Sunday, January 3, 2021

Moscow Rebuilding Stepanakert Airport to Handle Heavy Russian Cargo Jets

Paul Goble

            Staunton, January 2 – Over the last several weeks, Russian workers have been rebuilding the airport at Stepanakert so that it will be able to handle heavy Russian cargo jets like the IL-76 and thus allow Moscow to supply its peacekeeping unit in Qarabagh directly rather than through Armenia or Azerbaijan by land.

            According to Regnum commentator Stanislav Tarasov, the airport in the former capital of the unrecognized Republic of Artsakh will resume operations on January 10. He says that Russian peacekeepers have demined all of the area of the airport and adjoining territory (regnum.ru/news/polit/3156169.html).

            Tarasov says that Baku has not reacted to this development but that Russian and Azerbaijani officials are negotiating about how things will develop. Baku in interested in having the Russian peacekeeping unit succeed and also in ensuring that the reopening of this airport will be accompanied by new transport links between Azerbaijan and Nakhichevan.

            These two projects as well as the opening of Armenian airspace to Azerbaijani and Turkish planes are all consistent with the logic of the November 10 ceasefire declaration, the Regnum commentator suggests. That accord called for the unblocking of all transportation networks in the South Caucasus.

            In other comments, Tarasov says that the November 10 declaration requires that Azerbaijan recognize that it will have to pay for the international recognition of its reconquest of territory formerly occupied by Armenia.

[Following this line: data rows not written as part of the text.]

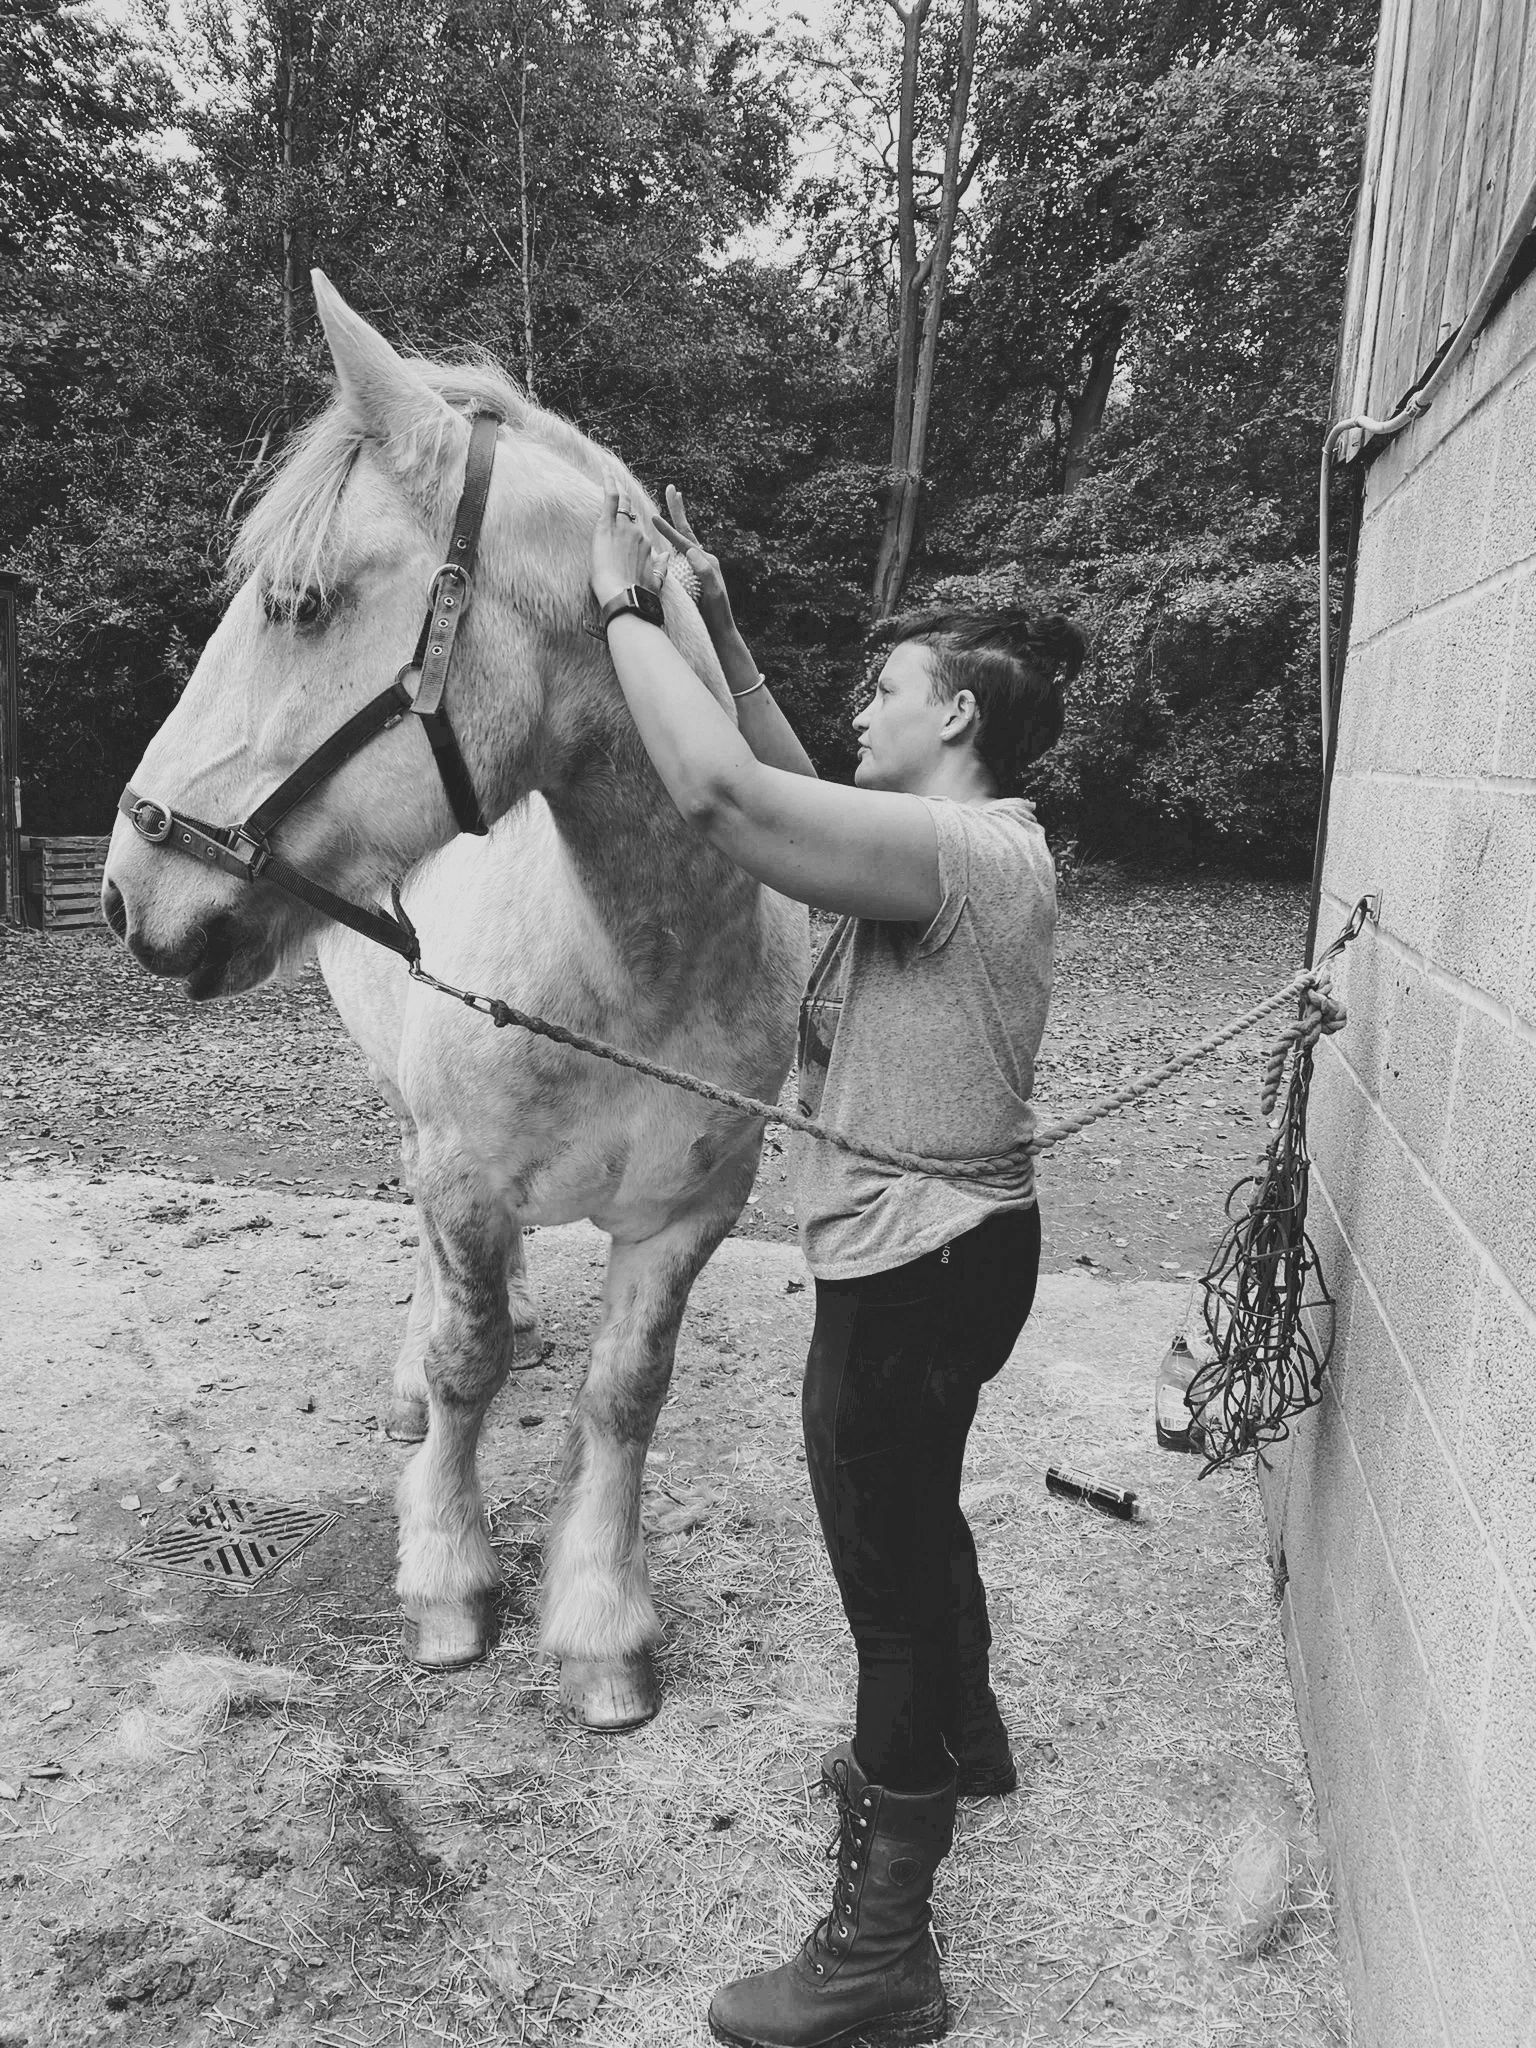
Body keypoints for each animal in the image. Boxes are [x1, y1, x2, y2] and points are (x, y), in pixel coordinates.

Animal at [102, 273, 808, 1731]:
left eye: (301, 605)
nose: (127, 889)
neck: (632, 959)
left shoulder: (693, 1209)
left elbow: (626, 1394)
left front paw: (600, 1625)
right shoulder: (467, 1176)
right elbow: (465, 1365)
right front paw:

Moreover, it must “seriously change its attitude toward ethnic minorities, one of which could be the Armenians.”

            Unless Baku does so, the commentator continues, “it will have “few chances of winning in the diplomatic duel that will take place in the OSCE Minsk group which will be involved with the definition of the future status of Nagorno-Karabakh.” Such a shift in approach, Tarasov says, will be difficult and take some time.

            But he concludes that “the opening of the airport in Stepanakert and the appearance of direct links between Russia and Qarabagh mean that the process in the region is entering a new phase,” one in which both Armenia, on the one hand, and Azerbaijan and Turkey, on the other, will have to make concessions.